The Kinsey Period, 1948-1986

I. Sodomy

In 1954, a law review discussed the history of the North Carolina "crime against nature" law.55 After reviewing common law, statutory law, and case law,56 a new statute for North Carolina was proposed. Although suggesting that homosexuality was not the threat to society that many considered it,57 the proposed new law did not exempt consensual relations from prosecution. Consensual relations would be considered an unspecified misdemeanor and only married couples would be exempt from prosecution.58

Two cases were disposed of the same day by the North Carolina Supreme Court in 1956. In State v. Lance,59 the Court rejected the defendant’s contention that the enactment of a law to protect minors from sexual molestation impliedly repealed the sodomy law.60 To do so would

lead to the absurdity of imputing to the legislative body a purpose to abolish the statute condemning crimes against nature.61

In the curious case of State v. Cannon,62 the Court upheld the right of the trial court to correct errors in the trial record five years after the fact.63 One aspect that Cannon never challenged was that the public was excluded from his trial "because of the nature of the case."64

In another very brief opinion, State v.

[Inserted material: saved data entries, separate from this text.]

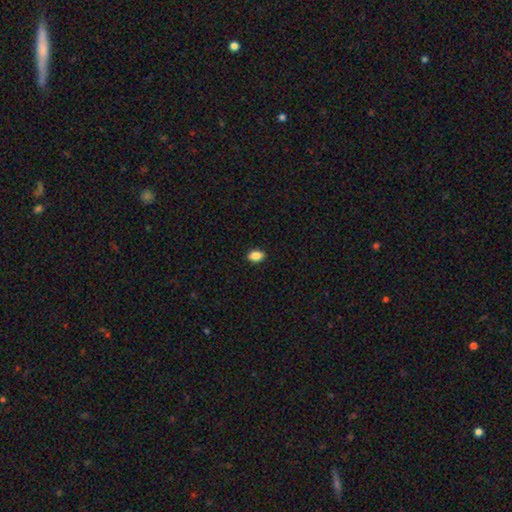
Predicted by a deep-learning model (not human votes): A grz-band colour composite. It shows a smooth galaxy with no disk features (87%) that is in between round and cigar-shaped (84%). Merging: none (89%).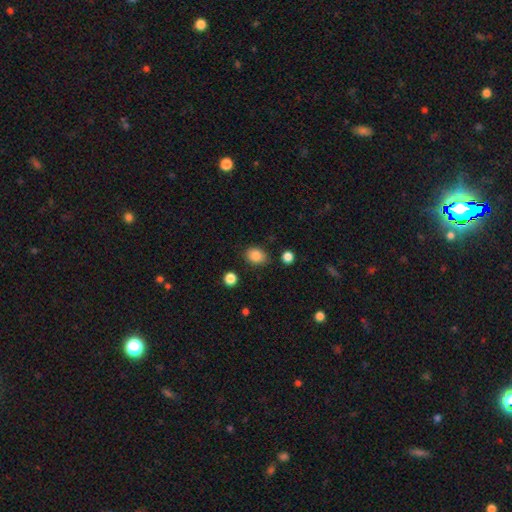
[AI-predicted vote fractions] Smooth or featured?
  - smooth: 86% *
  - star or artifact: 9%
  - featured or disk: 5%
How rounded?
  - in between: 58% *
  - round: 41%
  - cigar-shaped: 1%
Merging?
  - none: 81% *
  - minor disturbance: 13%
  - major disturbance: 3%
  - merger: 3%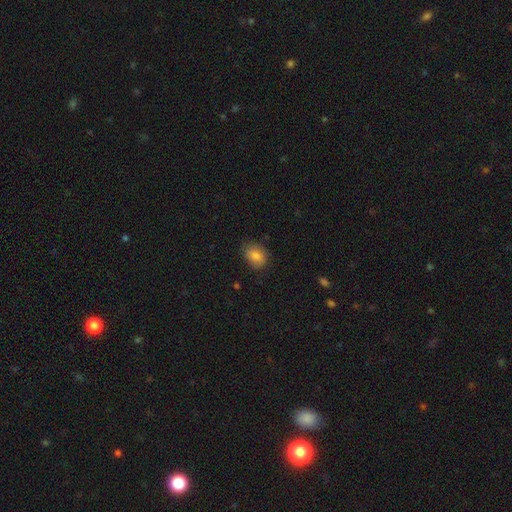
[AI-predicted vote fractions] Q: Smooth or featured?
A: smooth (84%); runner-up: star or artifact (8%)
Q: How rounded?
A: in between (70%); runner-up: round (29%)
Q: Merging?
A: none (75%); runner-up: minor disturbance (20%)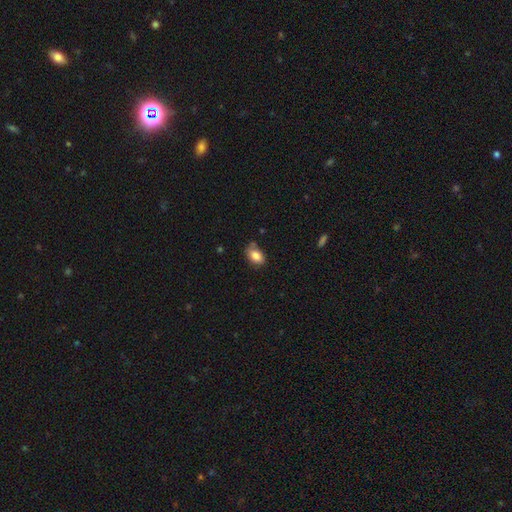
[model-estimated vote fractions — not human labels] Smooth or featured: smooth — 84% (star or artifact — 8%)
How rounded: in between — 86% (round — 12%)
Merging: none — 64% (minor disturbance — 26%)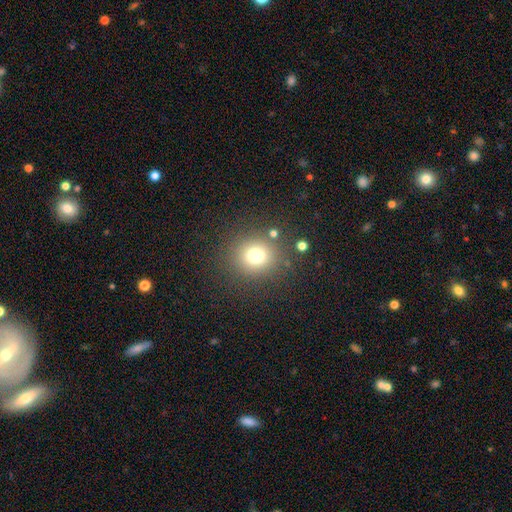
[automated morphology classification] The model was most divided on "smooth or featured": smooth: 74%, star or artifact: 17%, featured or disk: 9%. More confident: how rounded — round (86%); merging — none (84%).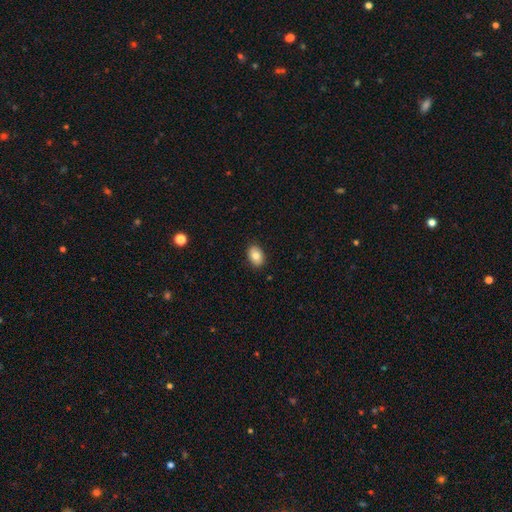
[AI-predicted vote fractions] smooth_or_featured: smooth (p=0.82) [alt: featured or disk p=0.10]
how_rounded: in between (p=0.84) [alt: round p=0.15]
merging: none (p=0.89) [alt: minor disturbance p=0.08]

Ownbey,65 from 1957, the Supreme Court unanimously upheld a sodomy conviction, conceding that the "charge is serious. The punishment is afflictive."66

The next day, the Court disposed of two more cases, both with brief, undetailed opinions. Both, however, were moralizing. In State v. Pegelow,67 the Court stated that there was "no need to soil the pages of our Reports with a recital of its sordid details."68 In State v. Williams,69 the Court said that it "would serve no needful purpose to discuss the unnatural and depraved conduct to which the evidence relates."70

In 1961, the North Carolina Supreme Court ruled, in State v. Whittemore,71 that penetration was essential to commit the act of sodomy.72

In 1962, the Court, deciding State v. King,73 upheld the right of the state to prosecute a person for sodomy under an amended indictment.74

The Supreme Court unanimously overturned a sodomy conviction in the 1963 case of State v. Walston.75 The trial court had required Walston to prove his alibi, rather than require the state to prove its case against him, a basic violation of the accusatorial system of justice, and the Court found this to be prejudicial error.76

The fascinating case of Perkins v. North Carolina77 was decided by a federal court in 1964. Release by habeas corpus was sought by a man who received a sentence of 20-30 years in prison for consensual sodomy after pleading not guilty and being convicted by a jury, whereas his partner received only 5-7 years after pleading nolo contendere. Judge J. Braxton Craven was openly hostile to and sarcastic about the North Carolina sodomy law and the moralizing that had gone into its statutory and case law history. First discussing the claim of vagueness, Craven referred to the term "crime against nature" as a "delightful euphemism" for the term "buggery."78 Mentioning the 1854 elimination of the term "not to be named among christians" and the benefit of clergy from the sodomy law, Craven said, "By 1854 Christians had become more articulate and less clergical."79 The fact that the law had not been changed in nearly a century led Craven to call the inaction "a shocking example of the unfortunate gulf between criminal law, and medicine and psychiatry."80 Craven then launched into a criticism of the North Carolina Supreme Court for having "misinterpreted both the statute and the common law" in the Fenner case by ruling that fellatio was a violation of the law.81 Saying that "[e]uphemisms have no place in criminal law,"82 Craven attacked the North Carolina Supreme Court for having said that "crime against nature" means

much more than it meant at common law or as an enactment during the reign of Henry VIII, [and] its decisions have made equally clear that crime against nature does not embrace walking on the grass.83

Then turning to the issue of cruel and unusual punishment, Craven noted that imprisoning someone for "homosexual conduct" was akin to punishing drug addicts.84 It was suggested that Perkins may have received the longer sentence in revenge for having insisted upon his right to trial by jury.85 Craven noted that there was frequently "some frustration for the judge required to conduct a trial" if the evidence were clear as to guilt,86 but that seems to violate the spirit of the Sixth Amendment and the presumption of innocence. Craven also felt that Perkins had not received adequate assistance of counsel.87 He ordered Perkins released from prison within 60 days, unless North Carolina elected to retry him.88 Before ending his opinion, Craven embarked on an essay.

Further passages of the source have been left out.